9/19/2016

TIFF Review: 'Arrival'

Arrival
(USA, 116 min.)
Dir. Denis Villeneuve, Writ. Eric Heisserer
Starring: Amy Adams, Jeremy Renner, Forest Whitaker
Programme: Galas (Canadian Premiere)
Courtesy of TIFF

One must hand it to Denis Villeneuve. The best Canadian director working in the movies today hasn’t lost his touch since moving away from his home and native land. Arrival marks Villeneuve’s third Hollywood film after Prisoners and the superior Sicario, and it’s both his biggest and best work since grabbing international attention with Canada’s Oscar nominee Incendies. The unique voice that Villeneuve developed in his Canadian work, however, infiltrates every frame of Arrival as the film evokes the visual power, emotional rawness, and speculative thrill of his previous works. Arrival has echoes of Enemy in the octopussy aliens that recall the spindly web of this 2013 mind-game and there are even shades of his gothic buffet Next Floor in the dark allegorical layers of this far-out world. Working on his biggest canvas yet, Villeneuve stretches his talents to their full potential: It’s the best mainstream film so far this year.


Arrival adapts Ted Chang’s short story The Story of Your Life as linguistics professor Dr. Louise Banks (Amy Adams) makes contact with aliens loitering ominously around the planet. She receives the assignment from the military’s Colonel Weber (Forest Whitaker) to make the tricky feat of interpreting extraterrestrial language with the aid of theoretical physicist Ian Donnelly (Jeremy Renner). Their progress, while shrouded in secrecy, advances swiftly as the aliens babble from behind glass walls. In search of a common language, Louise breaks down the fundamentals of speech and communication. Using a highly meme-able whiteboard and the building blocks of language, she makes contact.

Villeneuve crafts an eye-opening speculative atmosphere that takes place in the near future but finds its power in the action’s resemblance to today. The production design by frequent Villeneuve film teammate Patrice Vermette uses only the sparsest elements to create an alien invasion, while the snippets of extraterrestrial life that do appear in Arrival are bracingly impressionistic and the moody cinematography by Bradford Young accentuates the minimalist production design. A pulsating score by Sicario MVP Jóhann Jóhannsson fuels Arrival with a euphoric rush of adrenaline.

Arrival is singular sci-fi and smarter than the average studio film as it rejects spectacle in favour of philosophy.
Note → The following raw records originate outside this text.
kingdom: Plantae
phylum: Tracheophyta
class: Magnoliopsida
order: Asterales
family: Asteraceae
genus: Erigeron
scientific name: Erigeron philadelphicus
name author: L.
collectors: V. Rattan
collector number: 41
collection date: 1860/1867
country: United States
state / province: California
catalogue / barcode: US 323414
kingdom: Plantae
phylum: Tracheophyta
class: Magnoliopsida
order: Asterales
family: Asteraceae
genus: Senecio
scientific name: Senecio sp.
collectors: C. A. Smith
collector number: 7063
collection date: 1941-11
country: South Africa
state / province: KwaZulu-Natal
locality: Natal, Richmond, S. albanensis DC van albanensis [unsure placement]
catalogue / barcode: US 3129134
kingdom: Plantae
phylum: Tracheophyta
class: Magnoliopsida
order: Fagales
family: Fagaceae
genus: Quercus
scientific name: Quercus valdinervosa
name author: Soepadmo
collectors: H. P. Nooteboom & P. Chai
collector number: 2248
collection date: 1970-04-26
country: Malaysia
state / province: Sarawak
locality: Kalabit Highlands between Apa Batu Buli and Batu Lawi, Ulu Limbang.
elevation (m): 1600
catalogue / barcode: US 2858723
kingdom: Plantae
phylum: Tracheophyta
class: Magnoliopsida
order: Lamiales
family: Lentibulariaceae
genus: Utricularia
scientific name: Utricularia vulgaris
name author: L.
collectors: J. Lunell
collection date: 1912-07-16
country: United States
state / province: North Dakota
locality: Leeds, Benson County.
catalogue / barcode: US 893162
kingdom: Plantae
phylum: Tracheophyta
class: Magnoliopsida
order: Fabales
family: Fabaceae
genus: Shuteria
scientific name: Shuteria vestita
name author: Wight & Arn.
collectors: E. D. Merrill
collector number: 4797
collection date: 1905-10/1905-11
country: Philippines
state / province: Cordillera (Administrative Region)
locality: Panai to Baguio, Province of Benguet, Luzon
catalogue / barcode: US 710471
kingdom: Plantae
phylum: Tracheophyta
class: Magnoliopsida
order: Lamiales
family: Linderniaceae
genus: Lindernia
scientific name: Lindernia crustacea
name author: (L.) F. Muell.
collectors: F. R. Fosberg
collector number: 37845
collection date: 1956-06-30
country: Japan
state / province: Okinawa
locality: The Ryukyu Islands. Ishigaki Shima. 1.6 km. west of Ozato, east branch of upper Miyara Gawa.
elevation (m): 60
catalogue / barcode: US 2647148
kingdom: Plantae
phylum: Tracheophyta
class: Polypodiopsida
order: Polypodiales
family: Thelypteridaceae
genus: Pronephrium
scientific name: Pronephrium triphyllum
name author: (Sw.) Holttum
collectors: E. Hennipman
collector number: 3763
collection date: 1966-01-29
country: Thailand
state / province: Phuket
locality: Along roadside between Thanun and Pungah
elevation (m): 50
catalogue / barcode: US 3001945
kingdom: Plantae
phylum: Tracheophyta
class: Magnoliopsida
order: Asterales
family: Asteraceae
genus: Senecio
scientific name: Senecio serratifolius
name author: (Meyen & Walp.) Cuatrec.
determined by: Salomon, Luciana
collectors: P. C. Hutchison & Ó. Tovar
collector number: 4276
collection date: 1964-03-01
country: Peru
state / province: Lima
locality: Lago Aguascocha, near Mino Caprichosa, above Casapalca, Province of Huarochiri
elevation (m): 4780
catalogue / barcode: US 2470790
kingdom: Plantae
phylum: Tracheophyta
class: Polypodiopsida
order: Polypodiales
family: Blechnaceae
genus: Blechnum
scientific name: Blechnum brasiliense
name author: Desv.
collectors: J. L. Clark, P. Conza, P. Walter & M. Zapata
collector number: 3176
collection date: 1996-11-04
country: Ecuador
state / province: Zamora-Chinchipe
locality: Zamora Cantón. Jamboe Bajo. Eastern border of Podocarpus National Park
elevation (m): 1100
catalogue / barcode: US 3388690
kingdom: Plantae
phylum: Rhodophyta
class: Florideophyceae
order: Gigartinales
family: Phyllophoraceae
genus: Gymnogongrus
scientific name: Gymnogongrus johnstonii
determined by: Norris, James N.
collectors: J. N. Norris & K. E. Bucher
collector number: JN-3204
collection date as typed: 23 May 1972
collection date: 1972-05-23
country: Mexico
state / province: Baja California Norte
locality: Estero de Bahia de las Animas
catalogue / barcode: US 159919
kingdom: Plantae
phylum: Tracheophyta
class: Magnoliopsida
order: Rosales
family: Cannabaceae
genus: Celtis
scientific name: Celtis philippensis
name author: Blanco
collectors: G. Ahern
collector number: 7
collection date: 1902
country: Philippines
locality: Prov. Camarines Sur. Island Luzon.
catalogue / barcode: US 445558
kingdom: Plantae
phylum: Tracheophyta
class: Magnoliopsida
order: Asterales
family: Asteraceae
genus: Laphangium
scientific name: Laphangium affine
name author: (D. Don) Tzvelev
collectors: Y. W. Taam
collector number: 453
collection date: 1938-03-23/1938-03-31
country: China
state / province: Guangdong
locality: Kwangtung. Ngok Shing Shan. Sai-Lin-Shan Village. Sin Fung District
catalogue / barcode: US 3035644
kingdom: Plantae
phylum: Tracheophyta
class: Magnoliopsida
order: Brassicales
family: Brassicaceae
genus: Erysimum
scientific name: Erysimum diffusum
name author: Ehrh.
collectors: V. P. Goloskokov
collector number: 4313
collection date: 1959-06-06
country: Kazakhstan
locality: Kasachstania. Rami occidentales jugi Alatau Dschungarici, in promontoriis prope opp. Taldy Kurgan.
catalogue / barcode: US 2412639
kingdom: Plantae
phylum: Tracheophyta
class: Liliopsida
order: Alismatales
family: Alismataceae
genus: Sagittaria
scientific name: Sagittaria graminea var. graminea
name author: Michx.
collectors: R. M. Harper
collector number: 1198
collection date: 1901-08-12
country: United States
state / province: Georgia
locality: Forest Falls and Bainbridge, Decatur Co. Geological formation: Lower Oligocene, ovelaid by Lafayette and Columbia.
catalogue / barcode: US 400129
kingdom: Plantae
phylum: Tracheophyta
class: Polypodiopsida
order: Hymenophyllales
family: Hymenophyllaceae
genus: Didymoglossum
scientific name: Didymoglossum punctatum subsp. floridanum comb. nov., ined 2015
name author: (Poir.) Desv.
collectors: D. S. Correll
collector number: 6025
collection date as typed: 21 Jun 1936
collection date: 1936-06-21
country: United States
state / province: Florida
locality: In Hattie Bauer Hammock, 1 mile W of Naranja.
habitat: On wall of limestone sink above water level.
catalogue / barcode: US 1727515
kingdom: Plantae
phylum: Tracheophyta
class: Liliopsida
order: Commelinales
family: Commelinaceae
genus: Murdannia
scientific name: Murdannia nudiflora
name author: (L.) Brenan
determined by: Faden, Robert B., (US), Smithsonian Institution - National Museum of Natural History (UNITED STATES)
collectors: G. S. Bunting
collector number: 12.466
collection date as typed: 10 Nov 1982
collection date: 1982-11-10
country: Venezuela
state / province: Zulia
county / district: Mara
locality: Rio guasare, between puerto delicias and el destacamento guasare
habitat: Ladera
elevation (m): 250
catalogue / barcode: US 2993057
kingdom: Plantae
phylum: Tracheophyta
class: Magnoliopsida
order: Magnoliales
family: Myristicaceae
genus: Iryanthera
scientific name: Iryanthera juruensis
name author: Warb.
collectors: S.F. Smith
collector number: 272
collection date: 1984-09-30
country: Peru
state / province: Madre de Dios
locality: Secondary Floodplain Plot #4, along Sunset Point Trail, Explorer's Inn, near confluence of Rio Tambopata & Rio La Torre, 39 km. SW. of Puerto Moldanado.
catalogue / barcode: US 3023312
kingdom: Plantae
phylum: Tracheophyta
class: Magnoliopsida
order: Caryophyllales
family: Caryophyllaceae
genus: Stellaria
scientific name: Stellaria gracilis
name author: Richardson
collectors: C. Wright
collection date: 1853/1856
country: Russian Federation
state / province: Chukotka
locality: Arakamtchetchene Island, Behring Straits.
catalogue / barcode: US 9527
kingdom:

The film examines the elements of connection and communication that are forgotten in the digital age as Louise relies on old school methods and true, legitimate face to face dialogue to establish trust and build relationships. It’s a surprisingly analogue science fiction film as few digital conveniences drive the story, aside from a nifty tablet app that’s merely a practical manifestation of the groundwork Louise lays. As Louise communicates with the aliens and learns their language, she articulates a new perspective of life on Earth as the syntax and structure of extraterrestrial phonology exposes the limits of human expression.

Adams, who’s having a great year at the Festival with Nocturnal Animals, gives a performance of unwavering passion and strength as Louise. The star isn’t afraid to show the fear that screams in the linguist’s eyes as she enters the belly of the alien ship for the first time. Louise is, after all, human and fear is a basic emotion of our species. The adrenaline rush of confronting the alien species only fuels her quest for knowledge, though, and Louise becomes a quiet leader as she outsmarts every man in the department by relating to the aliens on a human level, using her eyes, hands, face, and every aspect of her being to break down barriers in communication, regardless of protocol.

Louise also suffers from a profound sense of loss as Arrival begins with a chapter from Louise’s life that defines her story. Following the tragic loss of her daughter, Louise needs to believe that something exists beyond the terrain of the Earth. These aliens offer some hope of an afterlife as all this expansive space houses the unknown. Memories of her daughter appear fleetingly as Arrival deftly begins to reconfigure its chronology to favour a non-liner syntax to match the alien language. The film evokes the memory of Robert Zemeckis’s Contact with Louise offering a kindred spirit to Jodie Foster’s pragmatic Ellie Arroway as she searches the galaxy for lost stars from her life.

Arrival, however, benefits from the limitations that Villeneuve and screenwriter Eric Heisserer put on the alien elements. They instead keep nearly all of the action grounded on Earth and find that the greater potential comes from withholding things from view. The marvel of science fiction is the power of the unknown, and Arrival keeps the audience guessing until its final moments until everything comes full circle. Arrival is a profound meditation on what it means to be human.

Arrival opens in theatres November 10.